HIIT Cardio Heart Rate Calculator
Your HIIT Target Zones
Note: These targets are calculated using the Karvonen Formula for higher accuracy.
How to Use the HIIT Cardio Heart Rate Calculator
High-Intensity Interval Training (HIIT) is defined by its alternating periods of maximum effort and low-intensity recovery. To get the most out of your workout, you need to ensure you are pushing hard enough during the "work" phase and letting your heart rate drop enough during the "rest" phase. This calculator uses the Karvonen Formula, which accounts for your resting heart rate to provide more personalized and accurate zones than age-based formulas alone.
The Calculation Logic
Our calculator follows these steps to determine your optimal training zones:
- Max Heart Rate (MHR): Calculated as 220 minus your age.
- Heart Rate Reserve (HRR): Your Max HR minus your Resting HR.
- Target Work Zone: (HRR × Work Intensity %) + Resting HR.

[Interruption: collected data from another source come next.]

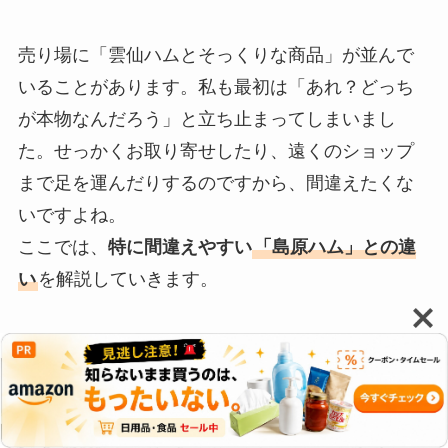
売り場に「雲仙ハムとそっくりな商品」が並んで
いることがあります。私も最初は「あれ？どっち
が本物なんだろう」と立ち止まってしまいまし
た。せっかくお取り寄せしたり、遠くのショップ
まで足を運んだりするのですから、間違えたくな
いですよね。
ここでは、
特に間違えやすい
「島原ハム」との違
い
を解説していきます。
本物の証「雲仙岳をイメージした」イラスト
せっかくの休日の食卓を彩るなら、妥協せずに本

- Target Recovery Zone: (HRR × Recovery Intensity %) + Resting HR.
Understanding HIIT Zones
For a true HIIT session, your "Work" phase should typically fall between 80% and 95% of your heart rate reserve. This is the zone where you improve cardiovascular capacity and trigger the "afterburn" effect (EPOC). The "Recovery" phase should drop to 40% to 55%, allowing your body to clear some lactic acid before the next sprint.
Example Scenario:
User: 30 years old, 60 BPM Resting Heart Rate.
Max Heart Rate: 190 BPM.
Heart Rate Reserve: 130 BPM.
Work Zone (90%): ((130 * 0.90) + 60) = 177 BPM.
Rest Zone (50%): ((130 * 0.50) + 60) = 125 BPM.
Why Resting Heart Rate Matters
Most generic calculators ignore your resting heart rate. However, a person with a resting heart rate of 50 BPM is significantly more fit than someone with 80 BPM. By including this metric, the Karvonen formula adjusts the "intensity" to your actual fitness level, ensuring your HIIT sessions are safe yet challenging.